In terms of strategy, the second aspect of comparison, the first two plans seem to have been well summarized in the last plan. The strategies for the promotion of Korean CI in The Participatory Government’s CI Policy Vision (MCT, 2003b) can be divided into two categories. They either seek to establish cooperation ‘between the central and municipal governments, private companies and related universities’ or to strengthen the growth base in terms of ‘talent, infrastructure, investment and R&D, and overseas expansion’. In the first two plans the establishment of a cooperative system for CI had been presented as simply an action plan for building an information-sharing network.
However, it was elevated in the third plan to become one of the two overarching strategies of Korean CI policy. The second strategy of ‘strengthening the growth base’ in fact covers two related, but distinctive strategies suggested by former plans. The first is the nurture of various types of ‘infrastructure’ to enhance the basic competitiveness of CI, while the second concerns the promotion of strategic ‘genres’ and ‘products’ to achieve rapid growth in both domestic audience share and export scale.
The final aspect of comparison between the plans is the action plans they put forward.

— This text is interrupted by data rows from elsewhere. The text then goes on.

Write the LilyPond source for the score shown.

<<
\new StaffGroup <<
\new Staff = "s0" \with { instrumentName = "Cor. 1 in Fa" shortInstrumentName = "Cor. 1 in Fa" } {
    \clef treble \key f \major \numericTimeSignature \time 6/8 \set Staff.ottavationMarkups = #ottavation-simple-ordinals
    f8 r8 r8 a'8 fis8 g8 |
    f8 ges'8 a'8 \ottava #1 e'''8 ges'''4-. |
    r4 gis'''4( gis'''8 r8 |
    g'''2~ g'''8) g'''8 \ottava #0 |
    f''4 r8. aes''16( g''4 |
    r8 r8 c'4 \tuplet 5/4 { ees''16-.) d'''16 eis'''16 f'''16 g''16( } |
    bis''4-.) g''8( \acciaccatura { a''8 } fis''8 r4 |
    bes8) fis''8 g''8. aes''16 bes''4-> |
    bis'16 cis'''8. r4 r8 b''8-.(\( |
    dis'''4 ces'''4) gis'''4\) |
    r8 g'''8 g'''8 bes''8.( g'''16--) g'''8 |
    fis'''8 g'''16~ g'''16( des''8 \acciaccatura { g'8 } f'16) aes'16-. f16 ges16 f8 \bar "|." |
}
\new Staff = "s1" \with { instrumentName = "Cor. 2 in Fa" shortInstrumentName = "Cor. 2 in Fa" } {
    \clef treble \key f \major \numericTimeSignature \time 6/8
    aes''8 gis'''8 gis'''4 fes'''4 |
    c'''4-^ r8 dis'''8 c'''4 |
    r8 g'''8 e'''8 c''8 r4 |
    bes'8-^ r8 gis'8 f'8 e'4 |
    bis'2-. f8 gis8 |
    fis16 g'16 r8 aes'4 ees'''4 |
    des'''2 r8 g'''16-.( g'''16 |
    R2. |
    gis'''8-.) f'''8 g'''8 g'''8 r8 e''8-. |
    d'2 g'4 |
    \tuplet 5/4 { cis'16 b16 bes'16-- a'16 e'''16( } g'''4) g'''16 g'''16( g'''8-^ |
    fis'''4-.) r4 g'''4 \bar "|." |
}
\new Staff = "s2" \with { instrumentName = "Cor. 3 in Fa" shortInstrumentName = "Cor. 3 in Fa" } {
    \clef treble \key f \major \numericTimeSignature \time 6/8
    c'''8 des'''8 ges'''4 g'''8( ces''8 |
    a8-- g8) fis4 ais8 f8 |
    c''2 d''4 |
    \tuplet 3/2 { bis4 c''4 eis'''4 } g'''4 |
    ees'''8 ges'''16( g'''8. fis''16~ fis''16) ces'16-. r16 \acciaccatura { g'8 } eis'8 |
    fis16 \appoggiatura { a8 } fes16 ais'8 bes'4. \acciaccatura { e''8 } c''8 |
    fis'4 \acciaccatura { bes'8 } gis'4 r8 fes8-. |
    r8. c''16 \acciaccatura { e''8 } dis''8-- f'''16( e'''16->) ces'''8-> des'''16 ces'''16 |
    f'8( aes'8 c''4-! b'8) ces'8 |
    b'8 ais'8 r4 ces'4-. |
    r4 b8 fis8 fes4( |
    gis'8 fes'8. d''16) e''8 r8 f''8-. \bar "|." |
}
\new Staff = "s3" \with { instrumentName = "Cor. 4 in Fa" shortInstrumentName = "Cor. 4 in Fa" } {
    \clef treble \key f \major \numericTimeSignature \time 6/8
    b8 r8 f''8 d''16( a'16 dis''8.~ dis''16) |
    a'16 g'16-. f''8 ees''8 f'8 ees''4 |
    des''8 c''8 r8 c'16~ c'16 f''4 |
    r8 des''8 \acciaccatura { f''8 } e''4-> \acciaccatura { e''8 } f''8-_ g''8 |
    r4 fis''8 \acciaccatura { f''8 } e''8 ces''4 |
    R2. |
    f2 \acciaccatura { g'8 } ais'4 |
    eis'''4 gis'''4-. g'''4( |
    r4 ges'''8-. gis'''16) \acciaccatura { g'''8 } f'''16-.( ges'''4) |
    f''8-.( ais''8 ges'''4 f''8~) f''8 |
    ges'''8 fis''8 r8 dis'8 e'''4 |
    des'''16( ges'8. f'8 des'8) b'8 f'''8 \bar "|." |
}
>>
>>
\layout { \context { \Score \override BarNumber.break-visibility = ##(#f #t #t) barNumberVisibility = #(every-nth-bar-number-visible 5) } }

As shown very well in the bottom row of Table 6.2, after the introduction of nine action plans for CI promotion in the New Policy, no significant changes were made throughout the evolution of the three long-term plans. Aligning laws and institutions, developing infrastructure and technology, promoting production, distribution and consumption, nurturing talent, expanding exportation, and promoting local CI are the main repertoires. At the same time, however, comparing each plan reveals that the policymakers who authored each plan did not employ the same theoretical framework for the action plans of CI promotion. For example, the concept of ‘infrastructure’ is very obscure. In some cases it refers to the facilities such as the CI complex or quango buildings, but in others it includes very broadly information networks or education systems. Additionally, each new plan made quite a few trivial changes. For instance, ‘technology development’ was suggested together with
‘promoting inception/production’ in CI Vision 21, but was aligned with ‘fostering skilled talent’ in The Participatory government’s CI Policy Vision. Similarly, ‘aligning laws and
144 institutions’ was given the highest priority in Contents Korea vision 21, but was given the lowest in the next plan. No reasons were given for these changes. In line with the definition and scope of CI prescribed by the Framework Act on the Promotion of CI (cf. 5.2.3), these numerous and surplus changes in the key policy plans can be taken as evidence of a lack of consistent theoretical perspectives. However, this is not to say that there was no underlying policy direction for CI promotion or that the policy framework for CI changed very often. In spite of various insignificant changes at the action plan level, the core logic and main direction of CI promotion were inherited and refined in each successive plan.